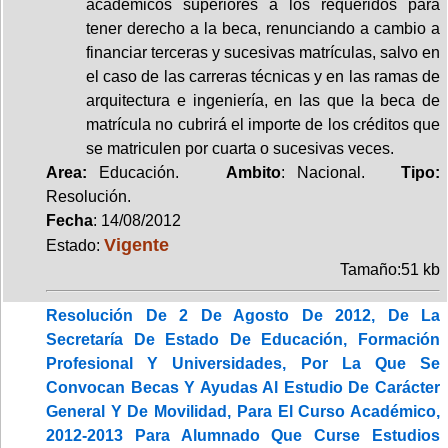
académicos superiores a los requeridos para
tener derecho a la beca, renunciando a cambio a
financiar terceras y sucesivas matrículas, salvo en
el caso de las carreras técnicas y en las ramas de
arquitectura e ingeniería, en las que la beca de
matrícula no cubrirá el importe de los créditos que
se matriculen por cuarta o sucesivas veces.
Area:
Educación.
Ambito
: Nacional.
Tipo:
Resolución.
Fecha
: 14/08/2012
Vigente
Estado:
Tamaño:51 kb
Resolución De 2 De Agosto De 2012, De La
Secretaría De Estado De Educación, Formación
Profesional Y Universidades, Por La Que Se
Convocan Becas Y Ayudas Al Estudio De Carácter
General Y De Movilidad, Para El Curso Académico,
2012-2013 Para Alumnado Que Curse Estudios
====
* **Directions for this task**:
The expected output is an exact copy of the lines from the top of the data above through the line containing "Tamaño:51 kb", both included, with every picture omitted.

* **Result of the exercise**:
académicos superiores a los requeridos para
tener derecho a la beca, renunciando a cambio a
financiar terceras y sucesivas matrículas, salvo en
el caso de las carreras técnicas y en las ramas de
arquitectura e ingeniería, en las que la beca de
matrícula no cubrirá el importe de los créditos que
se matriculen por cuarta o sucesivas veces.
Area:
Educación.
Ambito
: Nacional.
Tipo:
Resolución.
Fecha
: 14/08/2012
Vigente
Estado:
Tamaño:51 kb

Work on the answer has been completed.